*** Task data ***

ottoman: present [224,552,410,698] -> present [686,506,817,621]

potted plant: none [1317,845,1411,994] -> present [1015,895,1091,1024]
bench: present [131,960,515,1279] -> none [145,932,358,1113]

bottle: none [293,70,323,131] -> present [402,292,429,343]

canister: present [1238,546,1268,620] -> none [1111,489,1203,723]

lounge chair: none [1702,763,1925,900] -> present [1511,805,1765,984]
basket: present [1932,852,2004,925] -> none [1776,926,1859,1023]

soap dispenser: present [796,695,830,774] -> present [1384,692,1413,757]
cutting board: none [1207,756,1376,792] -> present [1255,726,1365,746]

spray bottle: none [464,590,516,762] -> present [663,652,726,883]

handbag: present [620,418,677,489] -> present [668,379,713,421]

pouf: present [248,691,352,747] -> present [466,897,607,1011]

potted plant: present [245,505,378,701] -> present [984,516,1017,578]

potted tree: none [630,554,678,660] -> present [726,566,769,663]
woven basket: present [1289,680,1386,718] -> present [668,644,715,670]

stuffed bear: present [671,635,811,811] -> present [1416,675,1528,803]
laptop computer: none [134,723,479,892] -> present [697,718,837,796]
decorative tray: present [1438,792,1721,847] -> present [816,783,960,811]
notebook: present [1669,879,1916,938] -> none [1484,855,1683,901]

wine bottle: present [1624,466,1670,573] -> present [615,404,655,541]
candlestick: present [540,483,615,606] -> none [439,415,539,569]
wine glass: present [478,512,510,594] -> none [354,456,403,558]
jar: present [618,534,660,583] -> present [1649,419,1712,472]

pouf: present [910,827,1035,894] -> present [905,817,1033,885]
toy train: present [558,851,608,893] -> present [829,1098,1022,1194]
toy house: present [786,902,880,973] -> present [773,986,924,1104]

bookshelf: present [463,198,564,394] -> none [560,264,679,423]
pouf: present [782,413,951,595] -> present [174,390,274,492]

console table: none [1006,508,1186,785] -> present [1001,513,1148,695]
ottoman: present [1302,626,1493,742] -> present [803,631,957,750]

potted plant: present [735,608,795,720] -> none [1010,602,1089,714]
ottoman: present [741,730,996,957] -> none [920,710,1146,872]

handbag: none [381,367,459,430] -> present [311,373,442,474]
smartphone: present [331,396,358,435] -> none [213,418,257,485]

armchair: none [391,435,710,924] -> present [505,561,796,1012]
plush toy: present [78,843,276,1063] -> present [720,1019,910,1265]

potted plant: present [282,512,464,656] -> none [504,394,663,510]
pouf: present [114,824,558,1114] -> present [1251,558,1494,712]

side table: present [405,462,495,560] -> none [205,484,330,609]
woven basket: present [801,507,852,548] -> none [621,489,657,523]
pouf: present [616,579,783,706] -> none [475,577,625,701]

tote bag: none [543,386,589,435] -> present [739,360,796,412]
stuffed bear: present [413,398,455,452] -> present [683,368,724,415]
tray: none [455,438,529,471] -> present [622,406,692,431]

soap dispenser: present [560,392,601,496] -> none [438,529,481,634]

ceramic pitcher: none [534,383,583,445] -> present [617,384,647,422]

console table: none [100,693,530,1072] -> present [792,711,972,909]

***

§ Try it:
Reproduce each entry above character for character.

§ Answer for the task:
ottoman: present [224,552,410,698] -> present [686,506,817,621]

potted plant: none [1317,845,1411,994] -> present [1015,895,1091,1024]
bench: present [131,960,515,1279] -> none [145,932,358,1113]

bottle: none [293,70,323,131] -> present [402,292,429,343]

canister: present [1238,546,1268,620] -> none [1111,489,1203,723]

lounge chair: none [1702,763,1925,900] -> present [1511,805,1765,984]
basket: present [1932,852,2004,925] -> none [1776,926,1859,1023]

soap dispenser: present [796,695,830,774] -> present [1384,692,1413,757]
cutting board: none [1207,756,1376,792] -> present [1255,726,1365,746]

spray bottle: none [464,590,516,762] -> present [663,652,726,883]

handbag: present [620,418,677,489] -> present [668,379,713,421]

pouf: present [248,691,352,747] -> present [466,897,607,1011]

potted plant: present [245,505,378,701] -> present [984,516,1017,578]

potted tree: none [630,554,678,660] -> present [726,566,769,663]
woven basket: present [1289,680,1386,718] -> present [668,644,715,670]

stuffed bear: present [671,635,811,811] -> present [1416,675,1528,803]
laptop computer: none [134,723,479,892] -> present [697,718,837,796]
decorative tray: present [1438,792,1721,847] -> present [816,783,960,811]
notebook: present [1669,879,1916,938] -> none [1484,855,1683,901]

wine bottle: present [1624,466,1670,573] -> present [615,404,655,541]
candlestick: present [540,483,615,606] -> none [439,415,539,569]
wine glass: present [478,512,510,594] -> none [354,456,403,558]
jar: present [618,534,660,583] -> present [1649,419,1712,472]

pouf: present [910,827,1035,894] -> present [905,817,1033,885]
toy train: present [558,851,608,893] -> present [829,1098,1022,1194]
toy house: present [786,902,880,973] -> present [773,986,924,1104]

bookshelf: present [463,198,564,394] -> none [560,264,679,423]
pouf: present [782,413,951,595] -> present [174,390,274,492]

console table: none [1006,508,1186,785] -> present [1001,513,1148,695]
ottoman: present [1302,626,1493,742] -> present [803,631,957,750]

potted plant: present [735,608,795,720] -> none [1010,602,1089,714]
ottoman: present [741,730,996,957] -> none [920,710,1146,872]

handbag: none [381,367,459,430] -> present [311,373,442,474]
smartphone: present [331,396,358,435] -> none [213,418,257,485]

armchair: none [391,435,710,924] -> present [505,561,796,1012]
plush toy: present [78,843,276,1063] -> present [720,1019,910,1265]

potted plant: present [282,512,464,656] -> none [504,394,663,510]
pouf: present [114,824,558,1114] -> present [1251,558,1494,712]

side table: present [405,462,495,560] -> none [205,484,330,609]
woven basket: present [801,507,852,548] -> none [621,489,657,523]
pouf: present [616,579,783,706] -> none [475,577,625,701]

tote bag: none [543,386,589,435] -> present [739,360,796,412]
stuffed bear: present [413,398,455,452] -> present [683,368,724,415]
tray: none [455,438,529,471] -> present [622,406,692,431]

soap dispenser: present [560,392,601,496] -> none [438,529,481,634]

ceramic pitcher: none [534,383,583,445] -> present [617,384,647,422]

console table: none [100,693,530,1072] -> present [792,711,972,909]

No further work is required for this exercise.